Antonio Rocha Bonfim (Foto: Divulgação)
O pessoal da redação estava reunido diante das imagens. Até mesmo os mais velhos e experientes jornalistas foram acometidos por uma sensação de asco diante das cenas. A caçula do grupo, uma estagiária cheia de entusiasmo e sonho, tapou a boca com as mãos e correu para o banheiro.
As cenas eram, de fato, estarrecedoras. Soares, o jornalista mais velho do grupo, balançou a cabeça num gesto de reprovação.
“O que foi?”, perguntou o Lúcio – outro jornalista do grupo.
“Que pergunta é essa?!”, disse o Soares, “saiba que, mesmo depois de cinquenta anos no jornalismo policial, conservo ainda compaixão”, apontou para as imagens e arrematou, “essas cenas são capazes de embrulhar até o estômago de um avestruz.”
Seguiu-se um silêncio tenso. Apoiando-se nas paredes com a mão direita, a estagiária retornou do banheiro, enquanto enxugava o suor da testa com a mão esquerda. O novato Felipe – menino de vinte e poucos anos de idade -, não correra para o banheiro; mas estava pálido e lasso como uma folha velha de papel de seda.
“E pensar que esse tipo de ação, além de desumana, é ineficaz”, continuou o Soares, “não resolve o problema do narcotráfico, posso assegurar que a maioria dessas pessoas não tem nenhum envolvimento com o crime.”
Os olhos de Omar, o chefe de redação, piscaram amiúde e acelerados atrás das lentes dos óculos. Então ele tirou os óculos, esfregou os olhos e perguntou:
“Alguém efetuou a contagem?”
A pergunta era dirigida a todos os presentes, e até aos ausentes, Omar só queria uma resposta que fosse capaz de mensurar o que ocorrera na Comunidade dos Farrapos.
“Contei até oitenta e cinco”, respondeu o cinegrafista.
“Você contou até oitenta e cinco e parou com a contagem?”, perguntou o Lúcio.

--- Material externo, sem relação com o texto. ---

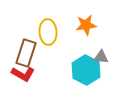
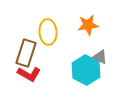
orange star: moved 2 px right
gray triangle: moved 1 px left; rotated 21 degrees clockwise
red L-shape: moved 6 px right
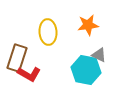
brown rectangle: moved 9 px left, 5 px down
gray triangle: moved 1 px left, 2 px up
cyan hexagon: rotated 16 degrees counterclockwise
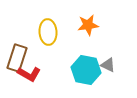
gray triangle: moved 9 px right, 10 px down
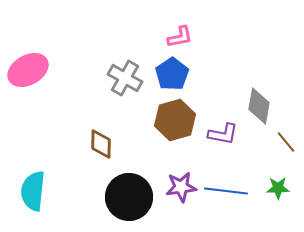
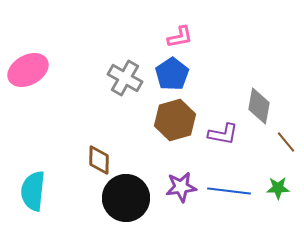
brown diamond: moved 2 px left, 16 px down
blue line: moved 3 px right
black circle: moved 3 px left, 1 px down
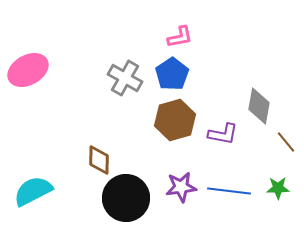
cyan semicircle: rotated 57 degrees clockwise
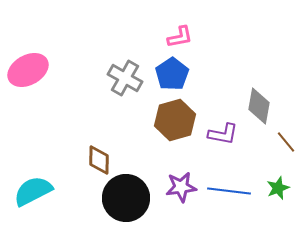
green star: rotated 20 degrees counterclockwise
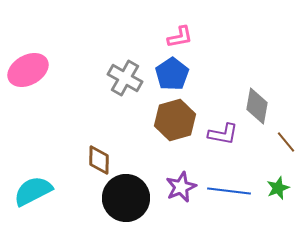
gray diamond: moved 2 px left
purple star: rotated 16 degrees counterclockwise
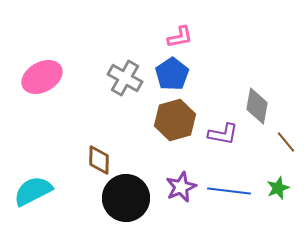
pink ellipse: moved 14 px right, 7 px down
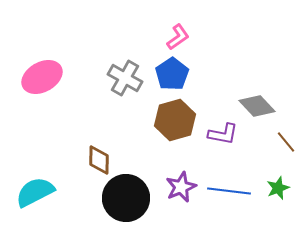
pink L-shape: moved 2 px left; rotated 24 degrees counterclockwise
gray diamond: rotated 54 degrees counterclockwise
cyan semicircle: moved 2 px right, 1 px down
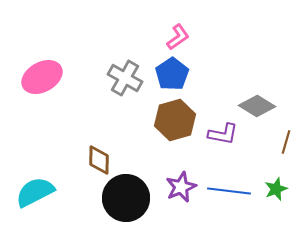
gray diamond: rotated 15 degrees counterclockwise
brown line: rotated 55 degrees clockwise
green star: moved 2 px left, 1 px down
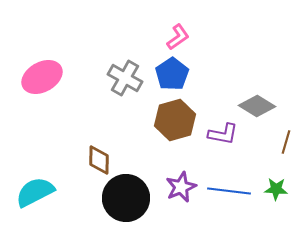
green star: rotated 25 degrees clockwise
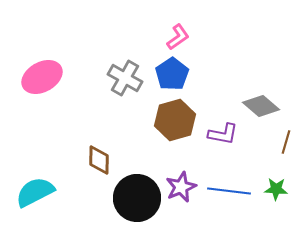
gray diamond: moved 4 px right; rotated 9 degrees clockwise
black circle: moved 11 px right
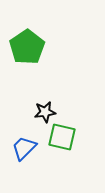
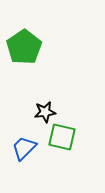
green pentagon: moved 3 px left
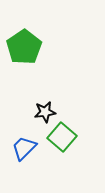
green square: rotated 28 degrees clockwise
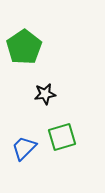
black star: moved 18 px up
green square: rotated 32 degrees clockwise
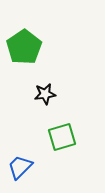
blue trapezoid: moved 4 px left, 19 px down
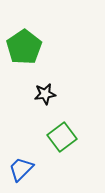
green square: rotated 20 degrees counterclockwise
blue trapezoid: moved 1 px right, 2 px down
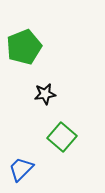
green pentagon: rotated 12 degrees clockwise
green square: rotated 12 degrees counterclockwise
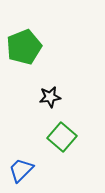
black star: moved 5 px right, 3 px down
blue trapezoid: moved 1 px down
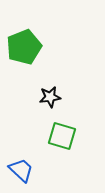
green square: moved 1 px up; rotated 24 degrees counterclockwise
blue trapezoid: rotated 88 degrees clockwise
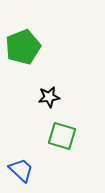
green pentagon: moved 1 px left
black star: moved 1 px left
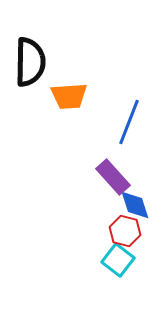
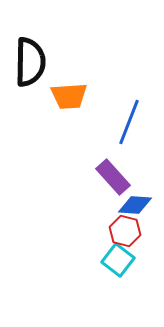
blue diamond: rotated 68 degrees counterclockwise
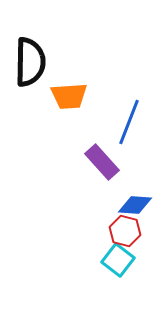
purple rectangle: moved 11 px left, 15 px up
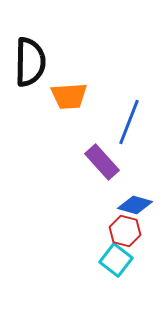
blue diamond: rotated 12 degrees clockwise
cyan square: moved 2 px left
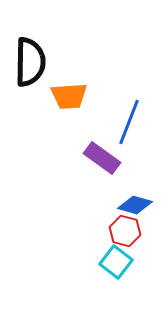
purple rectangle: moved 4 px up; rotated 12 degrees counterclockwise
cyan square: moved 2 px down
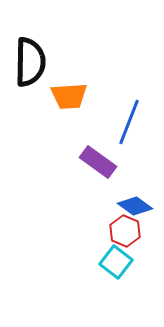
purple rectangle: moved 4 px left, 4 px down
blue diamond: moved 1 px down; rotated 20 degrees clockwise
red hexagon: rotated 8 degrees clockwise
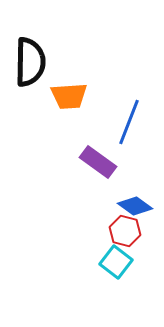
red hexagon: rotated 8 degrees counterclockwise
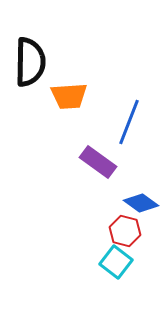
blue diamond: moved 6 px right, 3 px up
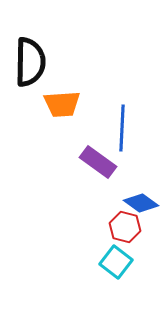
orange trapezoid: moved 7 px left, 8 px down
blue line: moved 7 px left, 6 px down; rotated 18 degrees counterclockwise
red hexagon: moved 4 px up
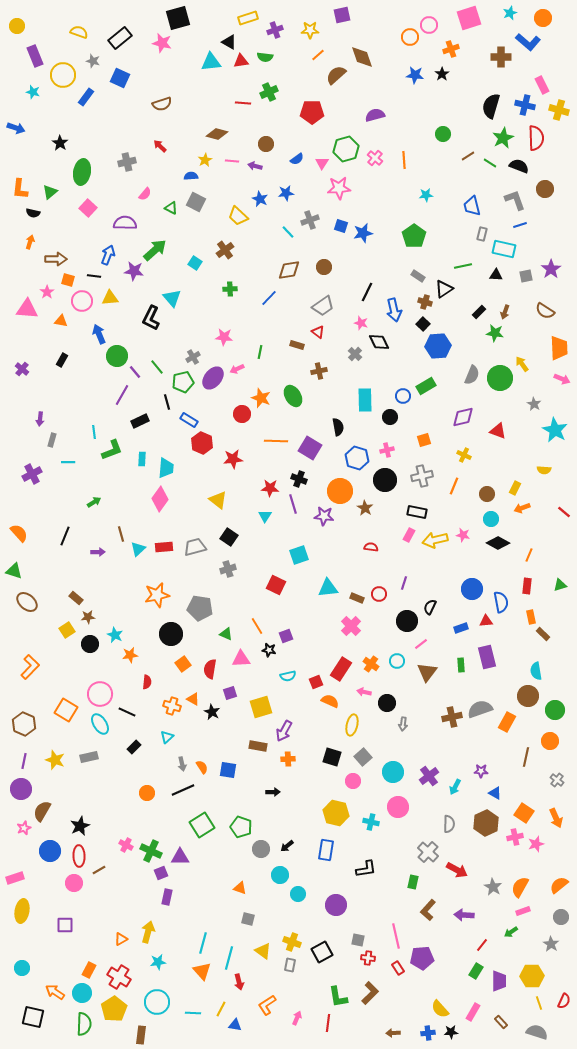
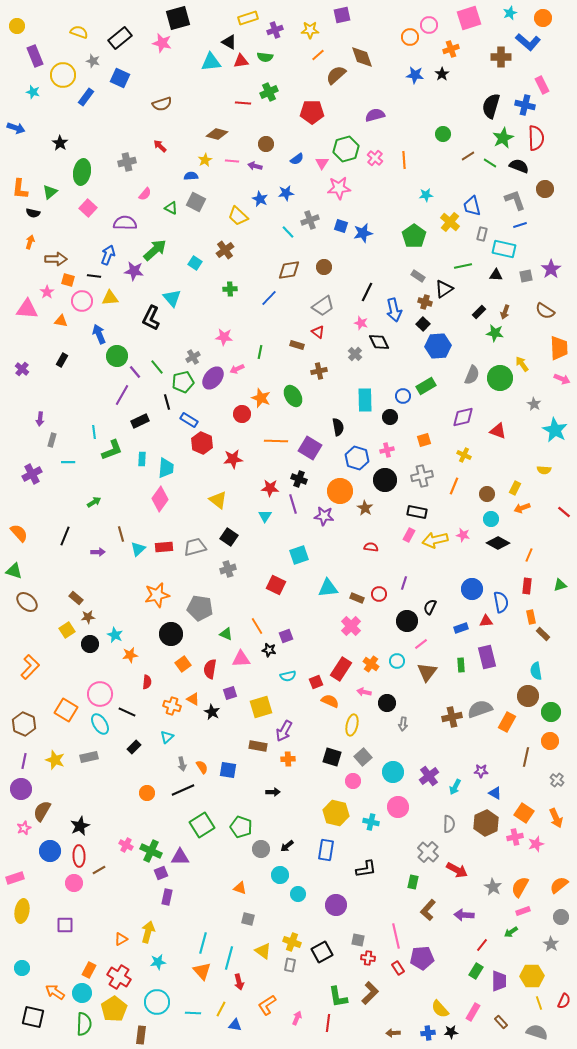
yellow cross at (559, 110): moved 109 px left, 112 px down; rotated 24 degrees clockwise
green circle at (555, 710): moved 4 px left, 2 px down
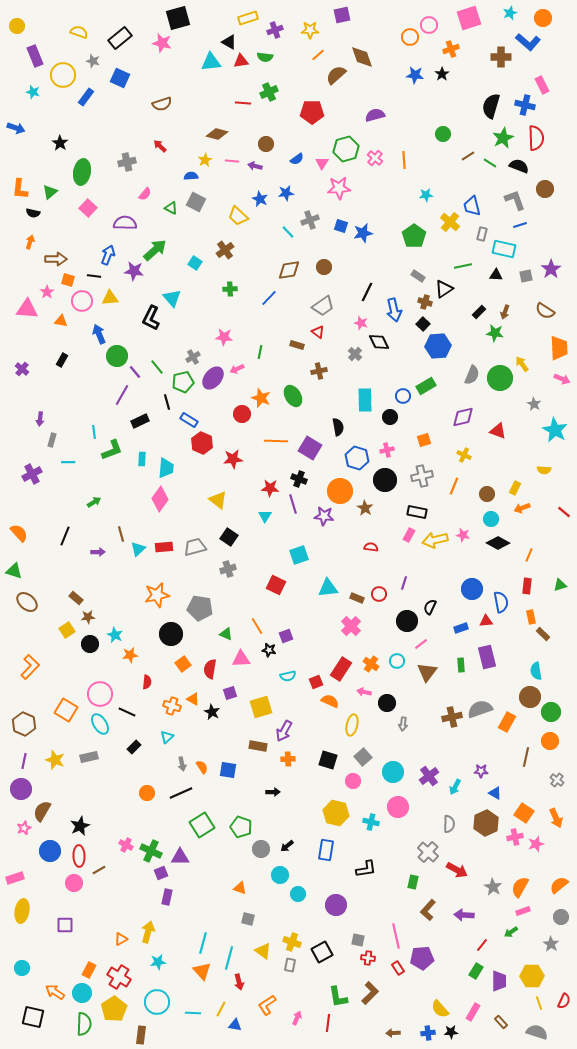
brown circle at (528, 696): moved 2 px right, 1 px down
black square at (332, 757): moved 4 px left, 3 px down
black line at (183, 790): moved 2 px left, 3 px down
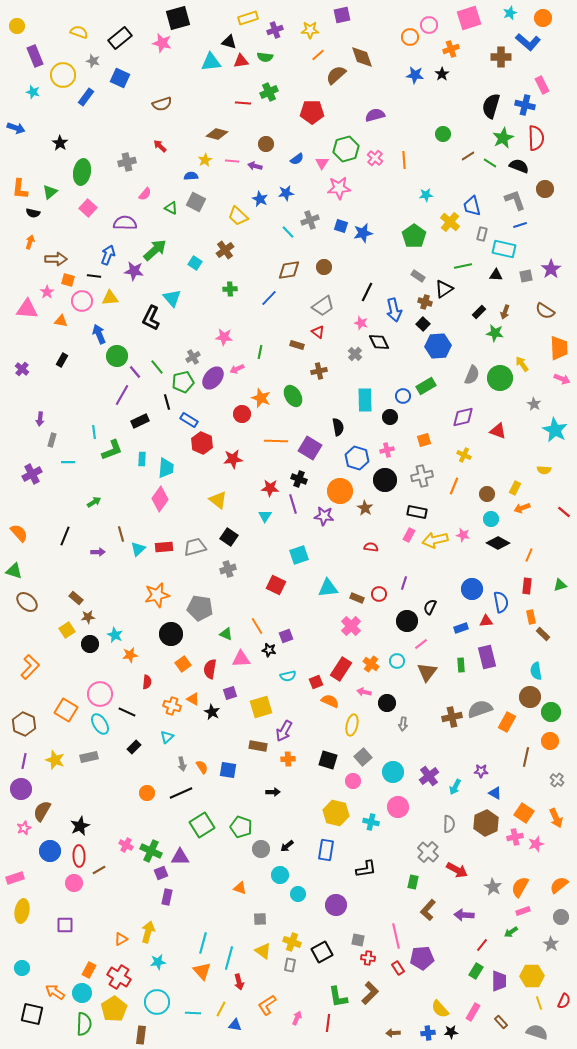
black triangle at (229, 42): rotated 14 degrees counterclockwise
gray square at (248, 919): moved 12 px right; rotated 16 degrees counterclockwise
black square at (33, 1017): moved 1 px left, 3 px up
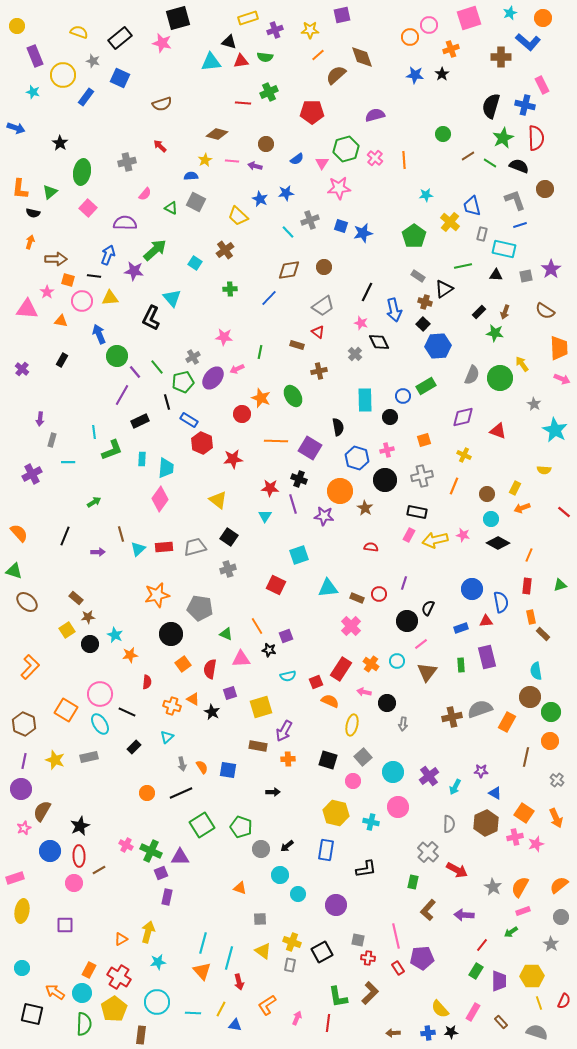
black semicircle at (430, 607): moved 2 px left, 1 px down
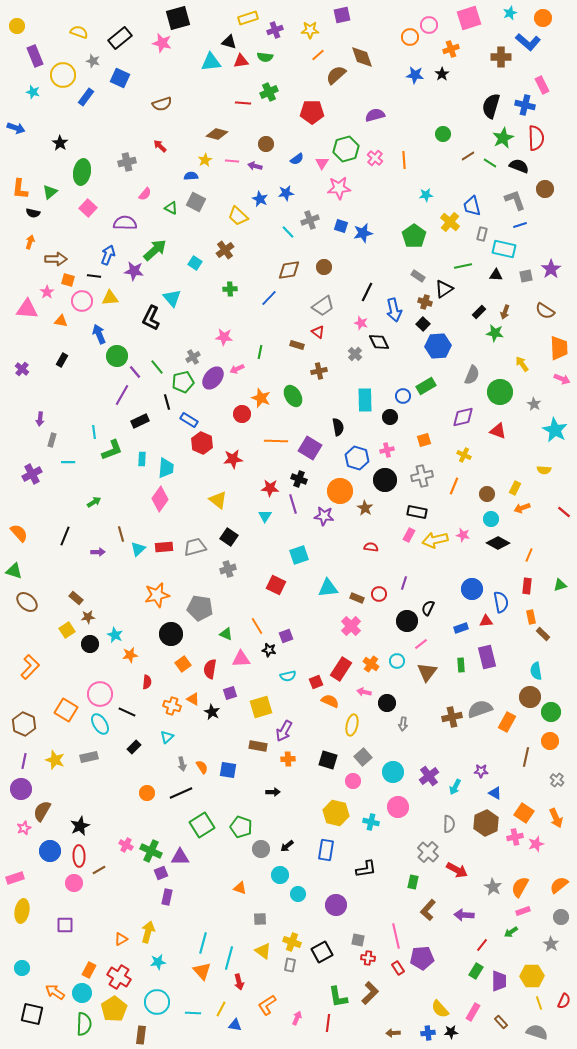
green circle at (500, 378): moved 14 px down
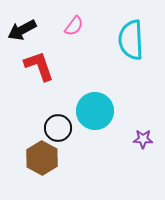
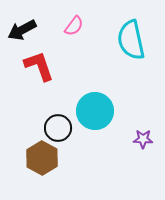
cyan semicircle: rotated 9 degrees counterclockwise
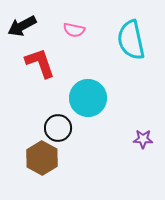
pink semicircle: moved 4 px down; rotated 65 degrees clockwise
black arrow: moved 4 px up
red L-shape: moved 1 px right, 3 px up
cyan circle: moved 7 px left, 13 px up
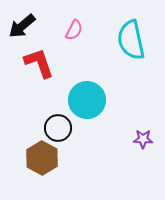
black arrow: rotated 12 degrees counterclockwise
pink semicircle: rotated 75 degrees counterclockwise
red L-shape: moved 1 px left
cyan circle: moved 1 px left, 2 px down
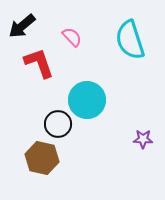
pink semicircle: moved 2 px left, 7 px down; rotated 70 degrees counterclockwise
cyan semicircle: moved 1 px left; rotated 6 degrees counterclockwise
black circle: moved 4 px up
brown hexagon: rotated 16 degrees counterclockwise
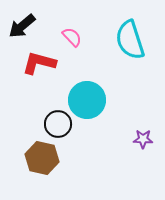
red L-shape: rotated 56 degrees counterclockwise
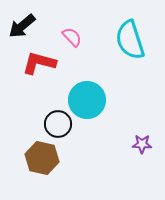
purple star: moved 1 px left, 5 px down
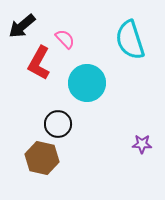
pink semicircle: moved 7 px left, 2 px down
red L-shape: rotated 76 degrees counterclockwise
cyan circle: moved 17 px up
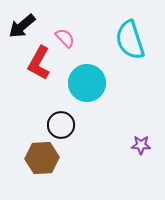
pink semicircle: moved 1 px up
black circle: moved 3 px right, 1 px down
purple star: moved 1 px left, 1 px down
brown hexagon: rotated 16 degrees counterclockwise
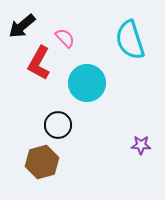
black circle: moved 3 px left
brown hexagon: moved 4 px down; rotated 12 degrees counterclockwise
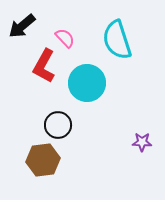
cyan semicircle: moved 13 px left
red L-shape: moved 5 px right, 3 px down
purple star: moved 1 px right, 3 px up
brown hexagon: moved 1 px right, 2 px up; rotated 8 degrees clockwise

“Foi exatamente o que aconteceu”, continuou o cinegrafista, “quando cheguei a oitenta e cinco, os milicos receberam uma mensagem de algum superior hierárquico e expulsaram todos os profissionais de imprensa do local.”
“O pior é que vamos ter de maquiar, recebi ordens para divulgar um número bem menor de vítimas”, disse o Omar com um visível semblante de contrariedade.
“E quantas vítimas devemos divulgar?”, perguntou o Soares.
“Três vítimas”, respondeu lacônico o chefe de redação.
“Mas isso é um absurdo!”, exclamou o Soares, “recuso-me a participar dessa farsa, os moradores da Comunidade dos Farrapos são seres humanos, não vou dizer que são iguais aos magnatas da elite para não ofendê-los, já que os moradores dos Farrapos são infinitamente melhores que essa turma da elite.”
“Sei disso”, ratificou o Omar, “mas ordens são ordens.”
“Então cumpra as ordens você”, disse o Soares, “eu estou fora.”
O Soares deixou o crachá sobre a mesa e retirou uns objetos de uso pessoal da gaveta. Despediu-se dos colegas e deixou a redação.
“Qual você acha que foi o número real de vítimas?”, perguntou o Omar ao cinegrafista.
“Impossível dizer, havia corpos espalhados na viela até onde a vista alcançava, e também em vielas transversais e becos adjacentes”, respondeu o cinegrafista.
“Você está ligeiramente equivocado”, disse o Omar, “eram três corpos”, fez uma ligeira pausa e arrematou: “todos concordam?”
E todos concordaram. Até mesmo a estagiária cheia de entusiasmo e sonho.